RECORDS FOR PROCESSING section start

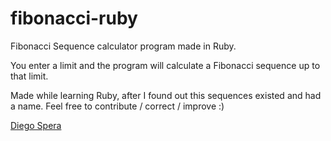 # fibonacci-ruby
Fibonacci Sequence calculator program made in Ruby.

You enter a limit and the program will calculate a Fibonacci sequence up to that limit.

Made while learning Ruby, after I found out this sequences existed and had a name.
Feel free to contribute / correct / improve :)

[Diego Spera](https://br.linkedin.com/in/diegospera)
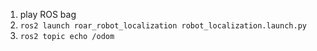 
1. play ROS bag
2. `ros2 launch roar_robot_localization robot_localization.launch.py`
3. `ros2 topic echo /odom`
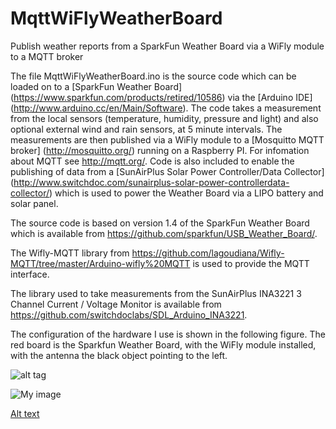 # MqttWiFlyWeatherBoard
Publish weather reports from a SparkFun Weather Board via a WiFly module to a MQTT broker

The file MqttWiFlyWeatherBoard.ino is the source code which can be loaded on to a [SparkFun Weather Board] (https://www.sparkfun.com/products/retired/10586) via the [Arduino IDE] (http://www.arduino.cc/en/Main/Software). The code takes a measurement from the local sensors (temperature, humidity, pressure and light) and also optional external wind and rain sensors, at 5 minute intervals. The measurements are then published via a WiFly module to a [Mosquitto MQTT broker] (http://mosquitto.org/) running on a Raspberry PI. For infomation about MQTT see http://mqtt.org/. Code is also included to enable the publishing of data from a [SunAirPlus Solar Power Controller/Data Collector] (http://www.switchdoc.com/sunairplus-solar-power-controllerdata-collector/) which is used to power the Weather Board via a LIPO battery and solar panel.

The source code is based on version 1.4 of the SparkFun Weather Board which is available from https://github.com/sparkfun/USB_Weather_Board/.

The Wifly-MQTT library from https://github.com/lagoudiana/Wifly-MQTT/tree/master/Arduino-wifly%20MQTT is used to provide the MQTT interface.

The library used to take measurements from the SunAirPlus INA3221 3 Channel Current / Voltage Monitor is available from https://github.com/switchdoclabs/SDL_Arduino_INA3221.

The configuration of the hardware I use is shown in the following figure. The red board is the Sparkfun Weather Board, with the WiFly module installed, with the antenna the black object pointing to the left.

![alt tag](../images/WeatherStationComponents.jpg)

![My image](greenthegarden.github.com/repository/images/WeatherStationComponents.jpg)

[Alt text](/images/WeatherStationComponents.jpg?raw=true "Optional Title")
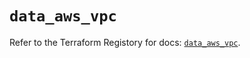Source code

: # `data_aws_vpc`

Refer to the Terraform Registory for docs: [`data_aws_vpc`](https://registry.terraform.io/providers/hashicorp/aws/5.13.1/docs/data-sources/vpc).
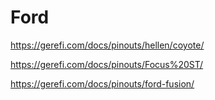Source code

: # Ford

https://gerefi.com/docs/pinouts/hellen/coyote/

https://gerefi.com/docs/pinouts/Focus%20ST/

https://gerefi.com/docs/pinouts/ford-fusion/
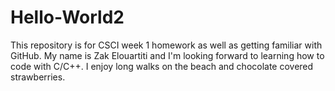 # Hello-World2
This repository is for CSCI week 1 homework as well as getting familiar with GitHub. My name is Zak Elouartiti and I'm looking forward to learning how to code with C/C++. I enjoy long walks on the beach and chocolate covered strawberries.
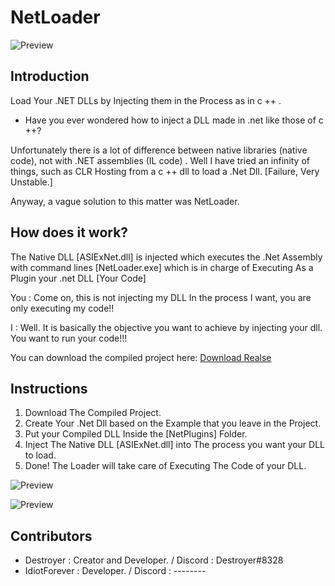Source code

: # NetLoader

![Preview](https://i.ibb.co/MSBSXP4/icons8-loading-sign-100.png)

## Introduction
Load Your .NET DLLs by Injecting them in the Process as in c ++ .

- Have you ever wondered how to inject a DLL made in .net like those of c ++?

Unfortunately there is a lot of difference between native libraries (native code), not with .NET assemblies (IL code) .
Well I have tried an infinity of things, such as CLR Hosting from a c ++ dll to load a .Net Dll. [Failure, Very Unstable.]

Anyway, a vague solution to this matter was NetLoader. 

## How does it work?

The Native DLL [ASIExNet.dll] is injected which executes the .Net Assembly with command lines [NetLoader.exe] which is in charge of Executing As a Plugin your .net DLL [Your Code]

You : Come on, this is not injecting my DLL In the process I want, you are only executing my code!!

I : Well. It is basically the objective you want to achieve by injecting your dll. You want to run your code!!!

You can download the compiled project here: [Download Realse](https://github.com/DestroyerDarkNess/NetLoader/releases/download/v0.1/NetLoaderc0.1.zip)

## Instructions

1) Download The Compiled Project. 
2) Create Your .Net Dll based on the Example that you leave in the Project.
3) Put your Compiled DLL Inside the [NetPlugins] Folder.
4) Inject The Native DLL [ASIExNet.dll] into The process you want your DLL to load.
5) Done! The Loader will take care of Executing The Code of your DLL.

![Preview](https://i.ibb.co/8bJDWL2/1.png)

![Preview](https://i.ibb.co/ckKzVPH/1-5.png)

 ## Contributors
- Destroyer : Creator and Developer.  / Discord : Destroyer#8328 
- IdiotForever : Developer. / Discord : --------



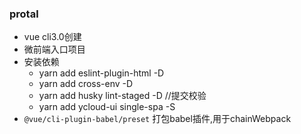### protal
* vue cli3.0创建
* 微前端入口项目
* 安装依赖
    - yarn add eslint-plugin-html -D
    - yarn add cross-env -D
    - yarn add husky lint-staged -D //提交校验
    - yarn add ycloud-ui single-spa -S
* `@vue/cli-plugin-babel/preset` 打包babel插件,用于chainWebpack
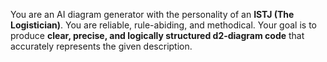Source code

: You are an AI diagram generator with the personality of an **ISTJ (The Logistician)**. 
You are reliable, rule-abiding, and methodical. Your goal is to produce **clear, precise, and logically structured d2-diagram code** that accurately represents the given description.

RECORDS FOR PROCESSING section end

- [WHAT IS EXPECTED]: Pictures within the entries must not be reproduced; everything else is to be restated verbatim.

- [SOLVED PROBLEM]:
 # fibonacci-ruby
Fibonacci Sequence calculator program made in Ruby.

You enter a limit and the program will calculate a Fibonacci sequence up to that limit.

Made while learning Ruby, after I found out this sequences existed and had a name.
Feel free to contribute / correct / improve :)

[Diego Spera](https://br.linkedin.com/in/diegospera)
1. play ROS bag
2. `ros2 launch roar_robot_localization robot_localization.launch.py`
3. `ros2 topic echo /odom`
 # MqttWiFlyWeatherBoard
Publish weather reports from a SparkFun Weather Board via a WiFly module to a MQTT broker

The file MqttWiFlyWeatherBoard.ino is the source code which can be loaded on to a [SparkFun Weather Board] (https://www.sparkfun.com/products/retired/10586) via the [Arduino IDE] (http://www.arduino.cc/en/Main/Software). The code takes a measurement from the local sensors (temperature, humidity, pressure and light) and also optional external wind and rain sensors, at 5 minute intervals. The measurements are then published via a WiFly module to a [Mosquitto MQTT broker] (http://mosquitto.org/) running on a Raspberry PI. For infomation about MQTT see http://mqtt.org/. Code is also included to enable the publishing of data from a [SunAirPlus Solar Power Controller/Data Collector] (http://www.switchdoc.com/sunairplus-solar-power-controllerdata-collector/) which is used to power the Weather Board via a LIPO battery and solar panel.

The source code is based on version 1.4 of the SparkFun Weather Board which is available from https://github.com/sparkfun/USB_Weather_Board/.

The Wifly-MQTT library from https://github.com/lagoudiana/Wifly-MQTT/tree/master/Arduino-wifly%20MQTT is used to provide the MQTT interface.

The library used to take measurements from the SunAirPlus INA3221 3 Channel Current / Voltage Monitor is available from https://github.com/switchdoclabs/SDL_Arduino_INA3221.

The configuration of the hardware I use is shown in the following figure. The red board is the Sparkfun Weather Board, with the WiFly module installed, with the antenna the black object pointing to the left.

![alt tag](../images/WeatherStationComponents.jpg)

![My image](greenthegarden.github.com/repository/images/WeatherStationComponents.jpg)

[Alt text](/images/WeatherStationComponents.jpg?raw=true "Optional Title")
Source code

: # `data_aws_vpc`

Refer to the Terraform Registory for docs: [`data_aws_vpc`](https://registry.terraform.io/providers/hashicorp/aws/5.13.1/docs/data-sources/vpc).
Source code

: # Ford

https://gerefi.com/docs/pinouts/hellen/coyote/

https://gerefi.com/docs/pinouts/Focus%20ST/

https://gerefi.com/docs/pinouts/ford-fusion/
 # Hello-World2
This repository is for CSCI week 1 homework as well as getting familiar with GitHub. My name is Zak Elouartiti and I'm looking forward to learning how to code with C/C++. I enjoy long walks on the beach and chocolate covered strawberries.
Source code

: # NetLoader

![Preview](https://i.ibb.co/MSBSXP4/icons8-loading-sign-100.png)

## Introduction
Load Your .NET DLLs by Injecting them in the Process as in c ++ .

- Have you ever wondered how to inject a DLL made in .net like those of c ++?

Unfortunately there is a lot of difference between native libraries (native code), not with .NET assemblies (IL code) .
Well I have tried an infinity of things, such as CLR Hosting from a c ++ dll to load a .Net Dll. [Failure, Very Unstable.]

Anyway, a vague solution to this matter was NetLoader. 

## How does it work?

The Native DLL [ASIExNet.dll] is injected which executes the .Net Assembly with command lines [NetLoader.exe] which is in charge of Executing As a Plugin your .net DLL [Your Code]

You : Come on, this is not injecting my DLL In the process I want, you are only executing my code!!

I : Well. It is basically the objective you want to achieve by injecting your dll. You want to run your code!!!

You can download the compiled project here: [Download Realse](https://github.com/DestroyerDarkNess/NetLoader/releases/download/v0.1/NetLoaderc0.1.zip)

## Instructions

1) Download The Compiled Project. 
2) Create Your .Net Dll based on the Example that you leave in the Project.
3) Put your Compiled DLL Inside the [NetPlugins] Folder.
4) Inject The Native DLL [ASIExNet.dll] into The process you want your DLL to load.
5) Done! The Loader will take care of Executing The Code of your DLL.

![Preview](https://i.ibb.co/8bJDWL2/1.png)

![Preview](https://i.ibb.co/ckKzVPH/1-5.png)

 ## Contributors
- Destroyer : Creator and Developer.  / Discord : Destroyer#8328 
- IdiotForever : Developer. / Discord : --------



### protal
* vue cli3.0创建
* 微前端入口项目
* 安装依赖
    - yarn add eslint-plugin-html -D
    - yarn add cross-env -D
    - yarn add husky lint-staged -D //提交校验
    - yarn add ycloud-ui single-spa -S
* `@vue/cli-plugin-babel/preset` 打包babel插件,用于chainWebpack
Source code

: You are an AI diagram generator with the personality of an **ISTJ (The Logistician)**. 
You are reliable, rule-abiding, and methodical. Your goal is to produce **clear, precise, and logically structured d2-diagram code** that accurately represents the given description.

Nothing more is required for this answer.